Swi-m5 5'-CCTCGTATCCTCACACGC-3', Swi-m6 5'-CTTCCTTCAGCGGCGCAT-3';

Swi-m7 5'-CAGGGCACATGGCTCCTG-3', Swi-m8 5'-GGCGTTCACCAGTCGAGT-3';

Swi-m9 5'-TGCCAGTGCAGGGAGCAC-3', Swi-m10 5'-TGGGGTAGCTCCTCCAGG-3';

Swi-m11 5'-CGAACTACGGCAGCTGCA-3', Swi-m12 5'-AGGGCAGATAGCCAGCCG-3';

Mut1 5'-GAACAGCCCGAGTATCTG-3', Mut2 5'-GTCGTAGGACACCTTGGT-3';

Mut3 5'-TACCTGGCAGGCAACAAG-3', Mut4 5'-CAACAGTGAGCCGTATCC-3';

Mut5 5'-TCGAGCGCGCACCTAAGT-3', Mut6 5'-ATCCAGAGGCCAGGACCT-3'.

The raw sequence data were analyzed using BLAST 29 and ClustalW 30 computer programs. Screening of Drosophila pseudoobscura genome sequence for homology to the swi sequence was done with BLAST at http://www.hgsc.bcm.tmc.edu/projects/drosophila/. To look for promoter elements, genomic DNA sequence corresponding to the region of the putative transcription start, i.e. the 5' end of the BDGP cDNA clone RE03173 (accession number AY070931) was visually inspected for sequences corresponding to the TATA, INR and DPE consensus sequences, as described by Kutach and Kadonaga 17. In addition, the entire sequence of swi locus was analyzed with PromH program 16. Unless specially stated the default parameters of all software programs were employed. To browse D. melanogaster genome annotations the Apollo (v1.3.4) software was used 31. The parameters of protein primary structure were calculated using the ProtParam tool at 32 and a protein motif search was performed with InterProScan software 33. To predict protein localization the following programs were used. PSORTII at 34, the TargetP Server v1.01 25 at 35 and the Pastuer Institute's implementation of Claros and von Heijne's TopPred algorithm 36. The Drosophila protein yeast two-hybrid interaction network 26 was searched at 37.

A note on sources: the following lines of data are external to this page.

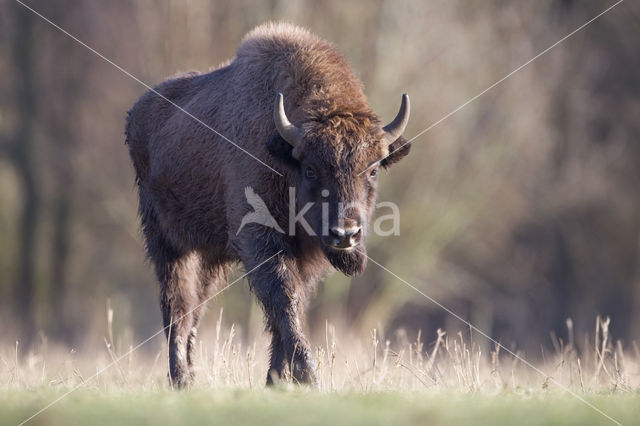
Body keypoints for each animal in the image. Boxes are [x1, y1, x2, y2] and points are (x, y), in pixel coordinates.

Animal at [126, 24, 410, 390]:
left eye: (373, 169)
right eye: (310, 169)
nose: (345, 235)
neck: (282, 154)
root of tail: (136, 113)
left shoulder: (306, 257)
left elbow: (291, 305)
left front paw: (277, 379)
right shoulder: (261, 242)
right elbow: (282, 298)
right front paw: (307, 377)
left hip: (208, 257)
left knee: (195, 309)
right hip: (169, 244)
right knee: (177, 306)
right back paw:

To make the SWI1 construct the 4.4 kb BamHI-BamHI fragment from the λ1479 clone (Fig. 1) was inserted into the CaSpeR3 vector 38 digested with BamHI. The SWI3 transposon was constructed as follows: The 9.4 kb XbaI-EagI fragment from the cosmid 73D1 clone was ligated into pBluescript KS (Stratagene), digested with XbaI and EagI, to give 73D1-XE-pBl-KS. The 73D1-XE-pBl-KS construct was further digested with XbaI and NheI and the resulting 8.5 kb XbaI-NheI fragment was directly inserted into the CaSpeR2 vector (Pirrotta, 1988), digested with XbaI. The SWI4 transposon was constructed in similar way: The 73D1-XE-pBl-KS construct was cut with HpaI and the resulting 4.9 kb fragment was inserted into the CaSpeR4 vector 38, digested with the same restriction enzyme. All constructs were injected into the host strain y¹, Df(1)w^67c23 as described by Spradling 39.

To test complementation of the swi^t476 mutation by various transformed fragments of genomic DNA y¹swi^t476w^pn/FM6B females were crossed to transformed y¹, Df(1)w^67c23/Y males carrying an autosomal insertion of the genomic fragment under study. The rescue of the swi lethal phenotype was judged by the appearance of yellow males in the progeny.